2. Plaintiff's motion for an extension of time to file an in forma pauperis application (ECF No. 14) is granted.
3. Plaintiff's application to proceed in forma pauperis (ECF No. 18) is granted.
4. Plaintiff shall pay the statutory filing fee of $350. All payments shall be collected in accordance with the notice to the California Department of Corrections and Rehabilitation filed concurrently herewith.
5. Plaintiff's complaint (ECF No. 1) is DISMISSED with leave to amend within 30 days of service of this order; and
6. Failure to comply with this order may result in dismissal of this action.
Further, IT IS RECOMMENDED that plaintiff's motion for injunctive relief (ECF No. 15) be denied.
These findings and recommendations are submitted to the United States District Judge assigned to the case, pursuant to the provisions of 28 U.S.C. § 636(b)(1).
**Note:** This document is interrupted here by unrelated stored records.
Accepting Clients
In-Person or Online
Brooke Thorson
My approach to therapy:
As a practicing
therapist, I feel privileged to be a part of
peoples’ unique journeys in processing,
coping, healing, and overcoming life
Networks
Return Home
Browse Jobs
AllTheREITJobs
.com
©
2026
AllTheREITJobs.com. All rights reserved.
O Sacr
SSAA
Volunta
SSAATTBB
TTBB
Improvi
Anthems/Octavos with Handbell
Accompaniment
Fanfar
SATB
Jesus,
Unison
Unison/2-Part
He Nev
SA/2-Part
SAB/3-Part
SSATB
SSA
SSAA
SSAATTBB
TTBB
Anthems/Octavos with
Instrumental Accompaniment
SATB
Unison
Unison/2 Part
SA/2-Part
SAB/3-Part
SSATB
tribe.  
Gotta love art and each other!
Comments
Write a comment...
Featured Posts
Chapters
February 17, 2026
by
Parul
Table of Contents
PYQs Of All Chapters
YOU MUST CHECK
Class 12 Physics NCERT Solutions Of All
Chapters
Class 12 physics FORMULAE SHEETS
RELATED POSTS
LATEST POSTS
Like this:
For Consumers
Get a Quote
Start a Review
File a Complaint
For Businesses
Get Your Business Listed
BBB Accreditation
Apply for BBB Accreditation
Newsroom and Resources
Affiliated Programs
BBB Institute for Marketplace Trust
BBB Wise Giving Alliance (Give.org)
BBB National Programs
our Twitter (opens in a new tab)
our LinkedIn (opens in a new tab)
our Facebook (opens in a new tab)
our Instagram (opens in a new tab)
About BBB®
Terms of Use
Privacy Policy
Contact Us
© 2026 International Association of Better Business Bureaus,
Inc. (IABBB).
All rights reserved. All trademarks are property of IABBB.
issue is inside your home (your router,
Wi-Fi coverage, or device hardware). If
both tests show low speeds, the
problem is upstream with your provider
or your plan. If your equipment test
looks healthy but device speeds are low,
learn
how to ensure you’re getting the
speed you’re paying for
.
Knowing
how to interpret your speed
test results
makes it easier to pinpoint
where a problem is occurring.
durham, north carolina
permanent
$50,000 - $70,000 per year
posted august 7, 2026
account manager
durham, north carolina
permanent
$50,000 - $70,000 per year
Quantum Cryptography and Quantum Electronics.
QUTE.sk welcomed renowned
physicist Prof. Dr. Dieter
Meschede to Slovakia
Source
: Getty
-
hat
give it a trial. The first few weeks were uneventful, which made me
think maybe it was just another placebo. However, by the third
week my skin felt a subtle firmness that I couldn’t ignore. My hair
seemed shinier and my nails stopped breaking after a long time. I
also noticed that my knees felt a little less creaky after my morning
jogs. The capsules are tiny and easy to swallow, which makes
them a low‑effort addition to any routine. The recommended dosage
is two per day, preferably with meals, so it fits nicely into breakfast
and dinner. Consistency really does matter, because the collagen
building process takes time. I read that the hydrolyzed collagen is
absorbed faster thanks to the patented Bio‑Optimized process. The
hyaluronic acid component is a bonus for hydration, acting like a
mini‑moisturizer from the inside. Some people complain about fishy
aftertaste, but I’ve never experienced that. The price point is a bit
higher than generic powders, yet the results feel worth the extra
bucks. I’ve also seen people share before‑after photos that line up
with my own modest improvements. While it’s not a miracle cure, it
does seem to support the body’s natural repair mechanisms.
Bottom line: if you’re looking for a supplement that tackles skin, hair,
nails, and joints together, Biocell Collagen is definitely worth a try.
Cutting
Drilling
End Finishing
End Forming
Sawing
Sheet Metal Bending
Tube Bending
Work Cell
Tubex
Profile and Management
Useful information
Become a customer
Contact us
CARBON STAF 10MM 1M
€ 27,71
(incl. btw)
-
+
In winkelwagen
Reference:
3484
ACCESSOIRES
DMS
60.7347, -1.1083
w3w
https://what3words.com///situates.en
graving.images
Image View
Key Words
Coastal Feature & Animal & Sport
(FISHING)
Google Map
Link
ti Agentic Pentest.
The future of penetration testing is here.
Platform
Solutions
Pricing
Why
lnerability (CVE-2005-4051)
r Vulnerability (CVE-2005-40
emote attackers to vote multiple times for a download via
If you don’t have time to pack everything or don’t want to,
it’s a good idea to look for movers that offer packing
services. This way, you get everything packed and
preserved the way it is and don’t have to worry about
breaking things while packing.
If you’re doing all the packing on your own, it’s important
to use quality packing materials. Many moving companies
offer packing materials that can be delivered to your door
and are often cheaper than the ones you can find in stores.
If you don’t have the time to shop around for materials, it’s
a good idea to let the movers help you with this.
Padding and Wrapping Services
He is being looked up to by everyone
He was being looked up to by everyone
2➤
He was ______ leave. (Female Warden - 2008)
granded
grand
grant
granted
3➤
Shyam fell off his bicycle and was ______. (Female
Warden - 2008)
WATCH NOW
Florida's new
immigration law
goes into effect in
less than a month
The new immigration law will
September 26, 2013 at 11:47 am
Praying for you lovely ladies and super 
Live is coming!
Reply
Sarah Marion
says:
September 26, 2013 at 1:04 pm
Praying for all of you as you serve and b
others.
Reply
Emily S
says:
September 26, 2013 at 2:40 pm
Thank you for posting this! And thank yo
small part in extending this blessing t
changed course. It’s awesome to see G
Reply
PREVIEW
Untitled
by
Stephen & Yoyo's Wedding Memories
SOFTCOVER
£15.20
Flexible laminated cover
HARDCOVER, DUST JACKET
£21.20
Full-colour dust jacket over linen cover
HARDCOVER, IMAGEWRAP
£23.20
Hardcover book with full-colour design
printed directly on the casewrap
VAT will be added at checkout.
Within fourteen days after being served with these findings and recommendations, any party may file written objections with the court and serve a copy on all parties. Such a document should be captioned "Objections to Magistrate Judge's Findings and Recommendations." Failure to file objections within the specified time may waive the right to appeal the District Court's order. Turner v. Duncan, 158 F.3d 449, 455 (9th Cir. 1998); Martinez v. Ylst, 951 F.2d 1153 (9th Cir. 1991). Dated: February 11, 2019.